Пролог:
Солнечный Берег. Название звучало как обещание. Городок, приютившийся между нежно-бирюзовым заливом и холмами, поросшими соснами, казался вырезанным из открытки к идеальному отпуску. Улицы, вымощенные светлым камнем, расходились лучами от центральной площади с белоснежной ратушей, увенчанной часами, чей бой был размерен и успокоителен. Фасады домов, выкрашенные в пастельные тона – мятный, лавандовый, персиковый – сверкали чистотой. Клумбы взрывались буйством специально подобранных, жизнерадостных цветов: подсолнухи, бархатцы, георгины. Казалось, сама природа здесь договорилась быть только светлой и теплой.
Жизнь текла плавно, предсказуемо, как течение речушки, впадающей в залив. По утрам на улицах царила деловая, но не суетливая активность. Люди шли на работу в местную консервную фабрику (знаменитую своими солнечно-желтыми этикетками), в небольшие мастерские, бутики или кафе с верандами, заставленными столиками под яркими зонтами. В полдень площадь заполнялась людьми, обедавшими на скамейках, обменивавшимися новостями с неизменно доброжелательными улыбками. Вечерами семьи гуляли по набережной, дети смеялись на игровых площадках, окрашенных в кричаще-радостные цвета.
Но была в этой идиллии какая-то… хрупкость. Слишком яркие краски, слишком громкий смех детей, слишком старательные улыбки прохожих, встречавшихся взглядом. Как будто поверх тонкого слоя лака повседневности лежала невидимая пленка напряжения. Люди здесь знали, что нужно быть счастливыми. Это было негласным правилом, почти законом. Грусть, уныние, даже просто задумчивость воспринимались с легким недоумением, как нечто… негигиеничное. Неприличное. Их быстро отгоняли прочь – чашечкой сладкого кофе в «Солнечном Лучике», лишним часом работы в саду, навязчиво-бодрой мелодией из уличных динамиков.
Атмосфера напоминала тепличный воздух – душный, лишенный свежего ветра перемен. Старый мэр, мистер Элвуд, был добродушным конформистом, чья политика сводилась к поддержанию статус-кво: чистые улицы, тихие жители, процветающий (на первый взгляд) бизнес. Он правил долго, и город под его началом замер, словно в летаргическом сне под солнцем. Никто не жаловался громко. Жаловаться было… грустно.

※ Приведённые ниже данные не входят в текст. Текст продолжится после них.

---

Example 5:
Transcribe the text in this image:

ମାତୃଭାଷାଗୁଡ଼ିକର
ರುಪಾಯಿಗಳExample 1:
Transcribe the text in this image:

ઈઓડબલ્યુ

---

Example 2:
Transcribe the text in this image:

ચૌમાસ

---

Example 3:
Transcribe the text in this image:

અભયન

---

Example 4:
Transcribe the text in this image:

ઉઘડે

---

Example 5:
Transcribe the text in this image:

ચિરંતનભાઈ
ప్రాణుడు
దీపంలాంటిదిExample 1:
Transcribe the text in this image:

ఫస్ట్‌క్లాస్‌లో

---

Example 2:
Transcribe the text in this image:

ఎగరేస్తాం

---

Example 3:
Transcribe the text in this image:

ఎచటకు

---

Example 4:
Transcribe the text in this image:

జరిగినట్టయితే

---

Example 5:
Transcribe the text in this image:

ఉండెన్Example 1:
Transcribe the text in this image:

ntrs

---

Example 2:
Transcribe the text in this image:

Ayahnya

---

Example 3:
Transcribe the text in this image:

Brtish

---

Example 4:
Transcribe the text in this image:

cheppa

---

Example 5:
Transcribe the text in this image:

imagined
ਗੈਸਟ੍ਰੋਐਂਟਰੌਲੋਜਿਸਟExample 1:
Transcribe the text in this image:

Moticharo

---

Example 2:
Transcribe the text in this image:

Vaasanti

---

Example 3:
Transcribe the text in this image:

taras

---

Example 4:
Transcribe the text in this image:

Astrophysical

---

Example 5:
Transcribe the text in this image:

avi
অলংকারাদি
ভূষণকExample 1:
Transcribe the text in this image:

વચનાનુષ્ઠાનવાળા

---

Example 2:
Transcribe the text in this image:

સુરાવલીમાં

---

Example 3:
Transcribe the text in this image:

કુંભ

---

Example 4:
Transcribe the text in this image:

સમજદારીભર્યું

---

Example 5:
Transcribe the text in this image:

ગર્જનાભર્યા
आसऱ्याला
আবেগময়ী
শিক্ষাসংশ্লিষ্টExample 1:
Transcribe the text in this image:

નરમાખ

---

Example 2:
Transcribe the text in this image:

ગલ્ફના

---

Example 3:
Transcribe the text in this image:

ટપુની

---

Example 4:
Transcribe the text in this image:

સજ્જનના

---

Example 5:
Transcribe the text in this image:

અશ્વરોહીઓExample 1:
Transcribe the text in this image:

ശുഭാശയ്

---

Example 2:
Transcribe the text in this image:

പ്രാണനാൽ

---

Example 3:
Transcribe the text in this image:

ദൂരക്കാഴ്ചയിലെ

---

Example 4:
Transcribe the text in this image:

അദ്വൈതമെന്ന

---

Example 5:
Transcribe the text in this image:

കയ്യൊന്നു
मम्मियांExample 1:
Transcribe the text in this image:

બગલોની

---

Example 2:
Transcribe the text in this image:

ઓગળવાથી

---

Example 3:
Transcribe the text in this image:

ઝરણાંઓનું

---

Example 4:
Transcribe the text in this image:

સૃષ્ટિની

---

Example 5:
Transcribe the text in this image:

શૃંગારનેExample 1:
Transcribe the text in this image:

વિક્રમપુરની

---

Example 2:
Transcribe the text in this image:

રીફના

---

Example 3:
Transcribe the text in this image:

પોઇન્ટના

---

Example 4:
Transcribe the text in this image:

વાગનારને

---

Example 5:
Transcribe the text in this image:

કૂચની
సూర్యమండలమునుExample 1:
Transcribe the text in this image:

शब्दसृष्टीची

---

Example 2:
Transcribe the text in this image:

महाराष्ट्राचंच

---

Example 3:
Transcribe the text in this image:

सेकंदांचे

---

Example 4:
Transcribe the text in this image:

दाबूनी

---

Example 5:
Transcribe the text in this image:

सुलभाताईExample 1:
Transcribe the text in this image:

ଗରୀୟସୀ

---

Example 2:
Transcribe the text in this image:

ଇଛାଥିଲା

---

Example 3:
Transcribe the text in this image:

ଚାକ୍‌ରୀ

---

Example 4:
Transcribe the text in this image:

Но тени все же существовали. Они прятались в узких переулках за главными улицами, в чуть потускневшей краске на северных фасадах домов, в мгновенно гаснущих глазах женщины, слишком долго смотревшей на море в пасмурный день. Они жили в тихом шепоте стариков, помнивших времена до «вечного солнца», в украдкой вытираемых слезах подростка, чью собаку сбила машина, в глубоких морщинах усталости на лице доктора Арведа, единственного психиатра в городке, чей кабинет всегда был полупуст – ведь к нему ходили только «не совсем нормальные». Эти тени были слабы, разрозненны, глубоко запрятаны. Их боялись, их стыдились, их отрицали. Грусть была не просто эмоцией; в Солнечном Береге она медленно превращалась в негласное преступление против общественного порядка.
Именно в этот вакуум подлинных чувств, в эту натянутую, как струна, улыбку города, и шагнул он – Аллан Торн.
Его появление на политической сцене было стремительным и оглушительным. Он не был местным. Приехал пару лет назад, купил самый большой дом на холме с видом на город и залив. Богатый, харизматичный, с ослепительной, идеально ровной улыбкой, которая никогда не достигала его холодных, стального цвета глаз. Он говорил на митингах громко, четко, с фанатичной убежденностью. И говорил он о главной проблеме Солнечного Берега.
«Наш город болен!» – гремел его голос, усиленный динамиками, заглушая даже крики чаек. – «Болен тихой, разъедающей язвой! Болен серостью, унынием, черной немочью, которая крадет нашу энергию, наше процветание, наше будущее! Я вижу их – ходячих мертвецов с пустыми глазами, отравляющих нашу солнечную атмосферу своим ядом грусти! Они – паразиты на теле нашего счастливого общества! Они – отклонение от нормы! И это отклонение надо лечить! Жестоко, если надо! Ради всеобщего блага! Ради счастья!»